Historically, insurance plans have expressly noted their reimbursement benchmarks based on both “reasonable and customary” rates (Fair Database) or on a percent of Medicare schedule.

Not the case with many plans such as Blue Shield's Covered California PPO plans, which say nothing about tying their reimbursement to Medicaid (in the non-Medicaid ACA exchange market) until out-of-network claims are paid pennies on the dollar. This leaves patients and their families (as well as many well meaning providers) to deduce that Medicaid benchmarks must be applied to their plans.

While consumers can inquire about reimbursement prior to receiving any out-of-network services, no insurer will answer such questions (let alone acknowledge their general benchmark) prior to plan enrollment. Consumers are being induced to join without access to essential information.

If you peruse the Covered California website for 2015 enrollment, once again it does not appear that there is a single Certificate/Evidence of Coverage (the controlling, legal plan document) posted for any exchange-based plan (for either 2014 or 2015). The most you will find are plan-specific documents called "Summary of Benefits and Coverage," like the one for Blue Shield’s “Ultimate PPO.

A material term of coverage is missing, however, from the “Summary of Benefits and Coverage” — the insurers’ reimbursement benchmark for both in- and out-of-network services — such that anyone hoping to rely on PPOs for out-of-network benefits is in the dark about what they are buying.

Furthermore, consumers don’t understand that an “out-of-pocket” maximum of $7000 for out-of-network PPO claims, for example, is not really an out-of-pocket maximum of $7000. Since insurers like Blue Shield have tied their reimbursement benchmarks to Medicaid (or some percentage thereof), they only consider their “Allowed Amount” as creditable toward the out-of-pocket maximums.

Thus, if an out-of-network facility bills at $1000 / day and Blue Shield determines that the Allowed Amount (based on its currently undisclosed benchmark) is $150 / day and that the patient’s co-pay is therefore $15 /day for a (“Platinum” or 90%) PPO plan, the insured’s remaining liability of $850 DOES NOT count toward their out-of-pocket maximum. Only the $15 / day counts toward their out-of-pocket amount.

In other words, it is almost inconceivable that any out-of-network, out-of-pocket annual maximum could ever be satisfied before an insurer starts to pay at 100% — and even then only at 100% of the “Allowed Amount.”

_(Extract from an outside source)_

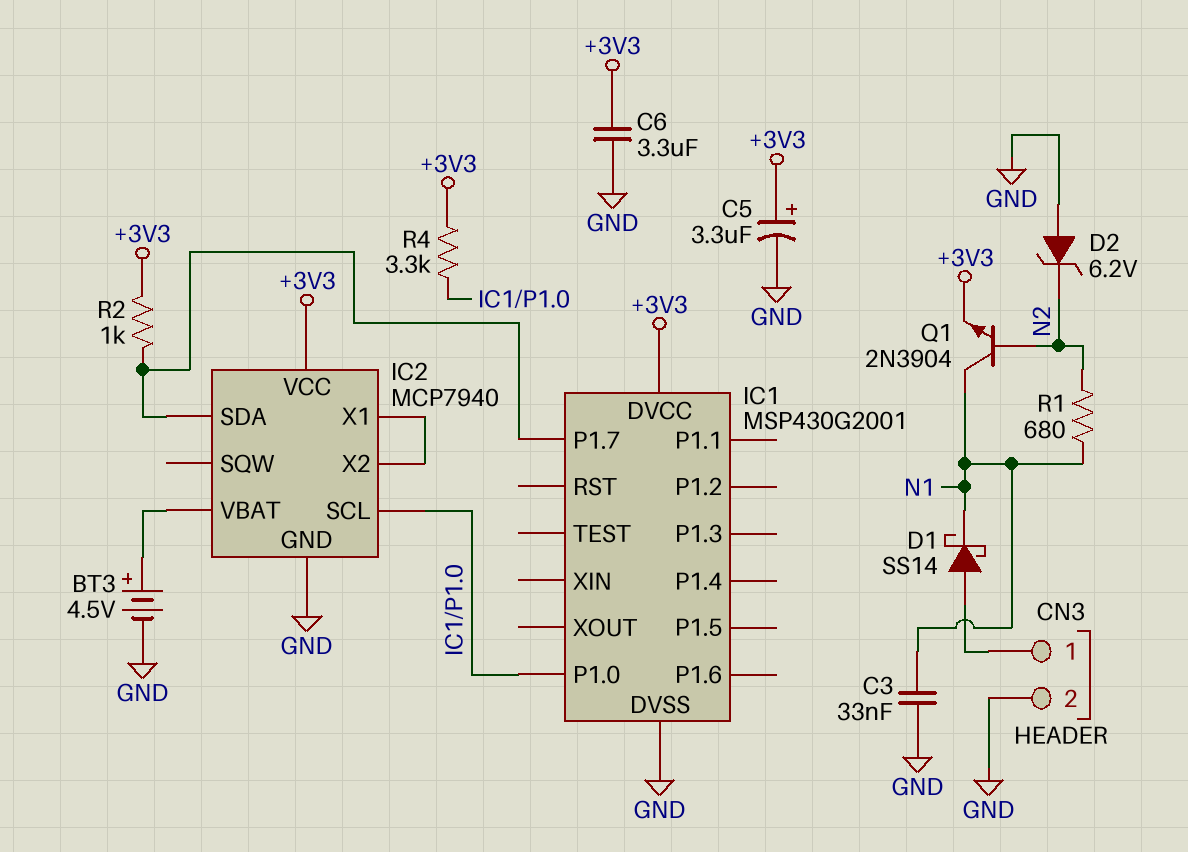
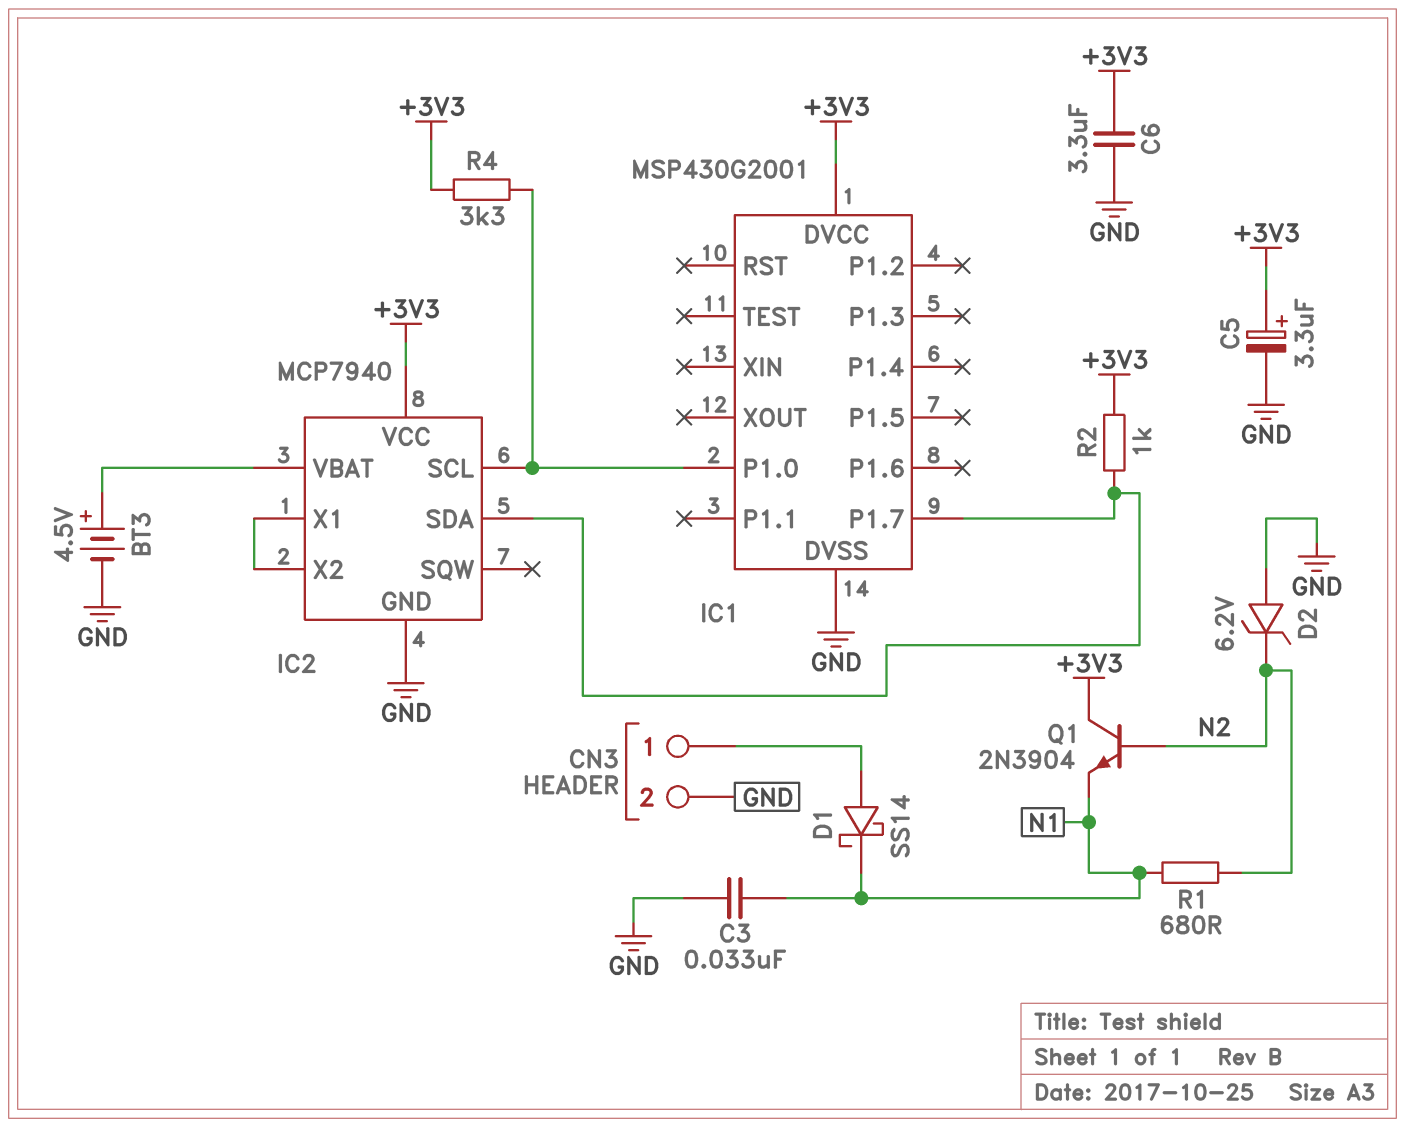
Q1: NPN 2N3904 (B N2, C N1, E +3V3) -> NPN 2N3904 (B N2, C +3V3, E N1)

So, effectively, consumers have no way of knowing that they would be purchasing “silver, gold, or platinum-tier" health plans at "diamond" prices only to receive inferior coverage that leaves them with a tremendous amount of debt and expense.

In my professional opinion, consumers should be strongly cautioned about PPOs in the Covered California exchange, since they are essentially commanding a premium for the allure of benefits that consumers will never recover.

While there is no current solution to this issue, I strongly recommend contacting "Covered California" and the insurance providers to request transparency regarding coverage for the plans you consider purchasing. You are the consumer and your health, or that of a loved one, should not be put at risk.